Katholieke Encyclopaedie

Uitgeverij Joost van den Vondel (1933-1939)

Gepubliceerd op 18-09-2019

Mongolië

betekenis & definitie

Het centrale gebied van Azië, tamelijk vlak en hoog gelegen, begrensd door vele gebergten: Altai, Sajanisch gebergte, Groote Chingan, Kwenlun, tot Tarimbekken en Dzjoengarije. Het grootste gedeelte is zonder afvloeiing; naar de buitenzijden stroomen Jenissei, Amoer en Hoangho. Het N.W. is een horstgebied, doorsneden door vele slenken, soms door fluvioglaciale afzettingen opgevuld.

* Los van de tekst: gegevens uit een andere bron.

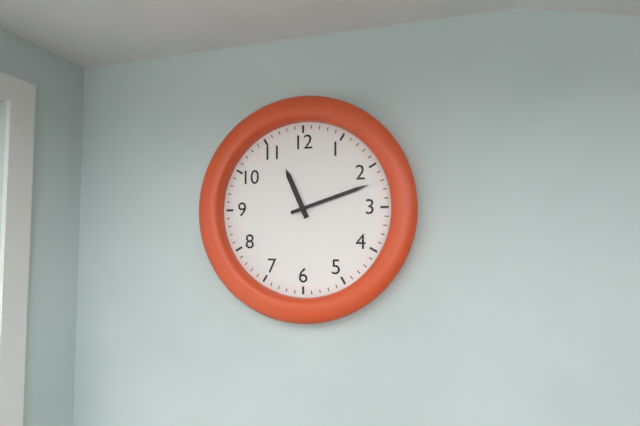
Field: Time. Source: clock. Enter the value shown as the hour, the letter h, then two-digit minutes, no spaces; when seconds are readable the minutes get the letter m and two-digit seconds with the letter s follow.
11h12
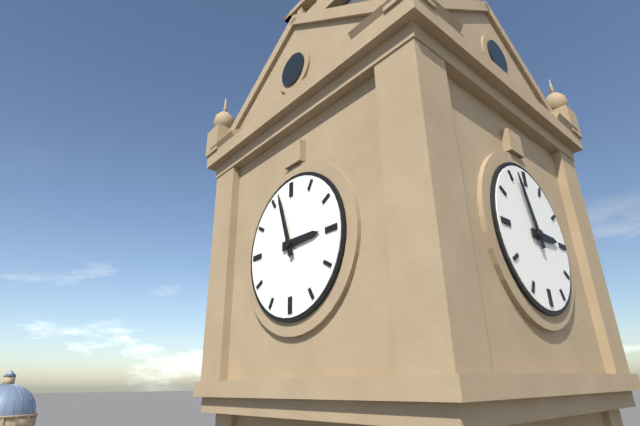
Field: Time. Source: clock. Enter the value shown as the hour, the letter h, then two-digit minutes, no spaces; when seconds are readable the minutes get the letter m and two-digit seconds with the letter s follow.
2h57
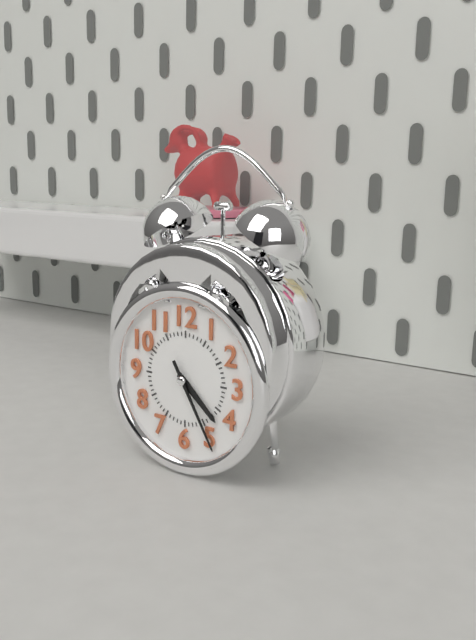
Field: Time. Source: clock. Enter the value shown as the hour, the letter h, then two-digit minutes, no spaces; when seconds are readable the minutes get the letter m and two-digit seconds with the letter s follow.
4h25
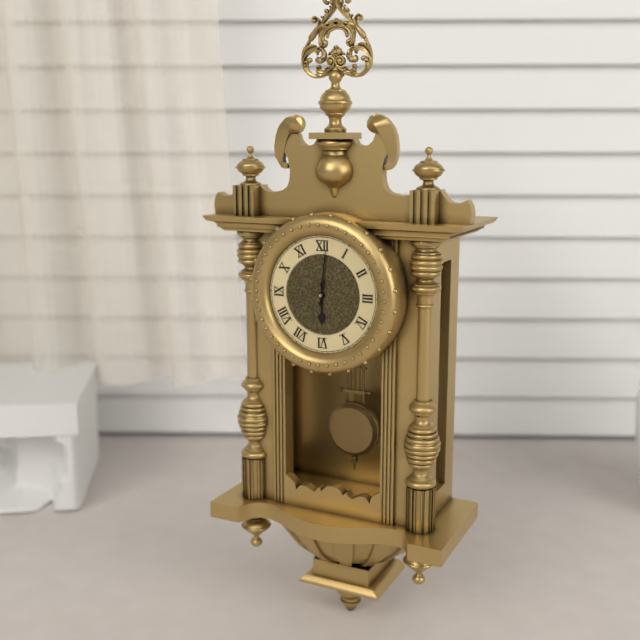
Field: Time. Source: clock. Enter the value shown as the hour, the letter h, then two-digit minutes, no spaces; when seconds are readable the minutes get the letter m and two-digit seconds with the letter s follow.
6h01
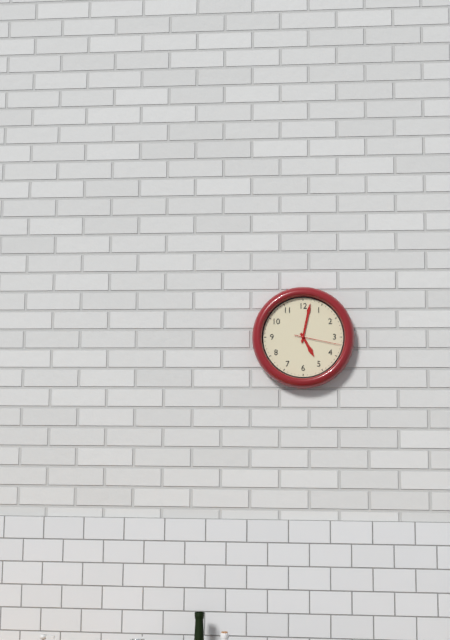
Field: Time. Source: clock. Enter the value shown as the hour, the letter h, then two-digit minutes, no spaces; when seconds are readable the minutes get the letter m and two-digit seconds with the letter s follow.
5h02
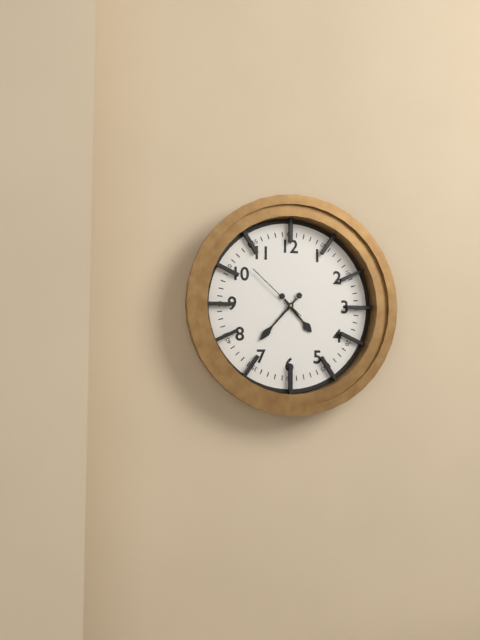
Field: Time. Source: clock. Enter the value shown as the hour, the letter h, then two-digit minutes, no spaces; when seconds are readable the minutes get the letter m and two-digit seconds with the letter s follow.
4h37m52s
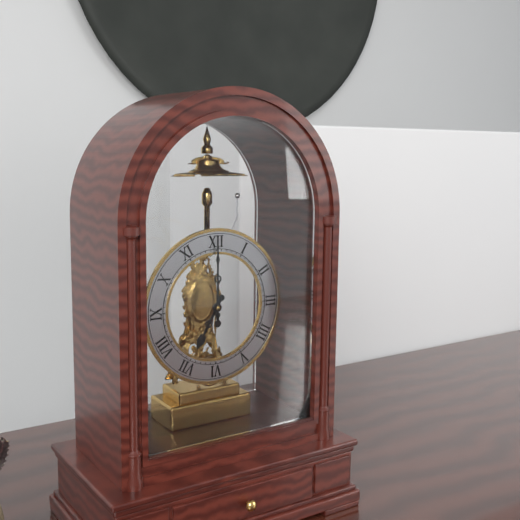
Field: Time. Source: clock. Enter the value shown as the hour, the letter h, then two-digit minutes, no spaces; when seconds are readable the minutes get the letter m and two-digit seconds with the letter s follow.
7h00
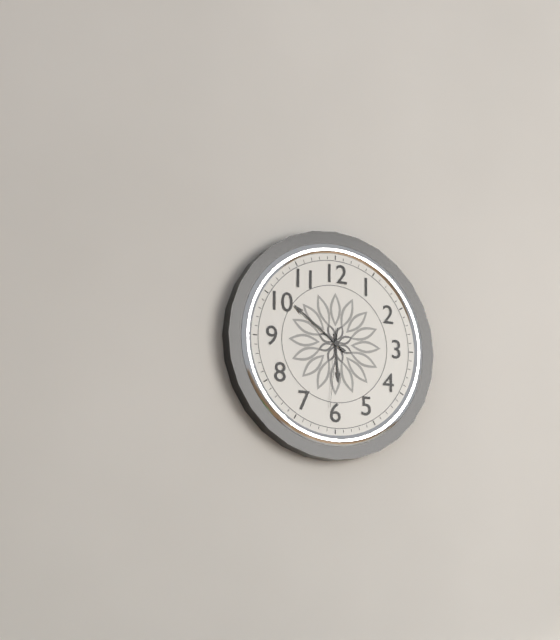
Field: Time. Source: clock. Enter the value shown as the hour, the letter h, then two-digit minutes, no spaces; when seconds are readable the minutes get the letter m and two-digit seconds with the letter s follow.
5h51m31s
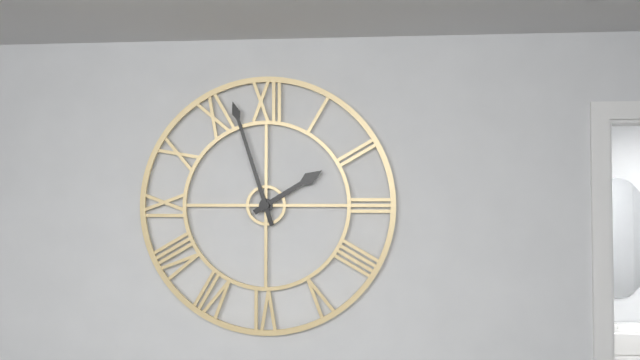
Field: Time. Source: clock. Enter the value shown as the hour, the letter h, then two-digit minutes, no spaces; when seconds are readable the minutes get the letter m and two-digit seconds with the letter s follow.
1h57
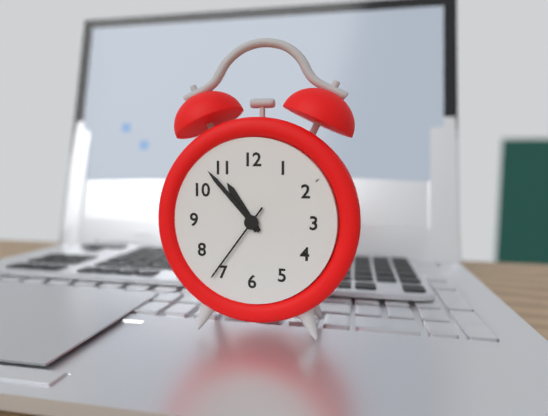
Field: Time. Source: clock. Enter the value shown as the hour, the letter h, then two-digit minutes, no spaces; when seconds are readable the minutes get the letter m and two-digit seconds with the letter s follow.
10h53m36s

Sterk continentaal klimaat, naaldwoudgebied en steppe. Oost-Mongolië of Gobi-woestijn is een vlak gebied, waar langs jonge breuklijnen eruptieve gesteenten te voorschijn kwamen. De steppen leveren een goed weidegebied, naar het Zuiden begint de zandsteppe. De oude handelsweg Kiachta-Kalgan is thans van minder beteekenis.

Als een zeer oude schol ligt hier in het Z.O. het Ordos-plateau. De tegenhanger hiervan in het Z.W. is de horst Pesjan. Binnen-Mongolië behoort tot China, Buiten-Mongolië is een zelfstandige Sowjetrepubliek, ca. 1,5 millioen km2, ca. 700 000 inwoners, waarvan ca. 100 000 Russen. De hoofdstad is Oeljan-Bator, ca. 50000 inw.

Voorn. godsdienst is het Lamaïsme. Hoofdmiddel van bestaan is de nomadenveeteelt (kameelen, paarden, runderen, schapen), de landbouw is weinig ontwikkeld. Steenkool en goud worden ontgonnen. ➝ Mongolen.De Kath. Kerk bezit in M. 4 vicariaten met ca.122 000 Kath.; meest inheemsche priesters. Missionarissen van Scheut. In M. werkte o.m. mgr. Hamer.

Lit.: S. Hedin, Von Peking nach Moskau (1924): id., Auf groszer Fahrt (51929); S. Wolff, Die Volksrep. der M. (Ztschr. f. Geopolitik, 1928). Heere.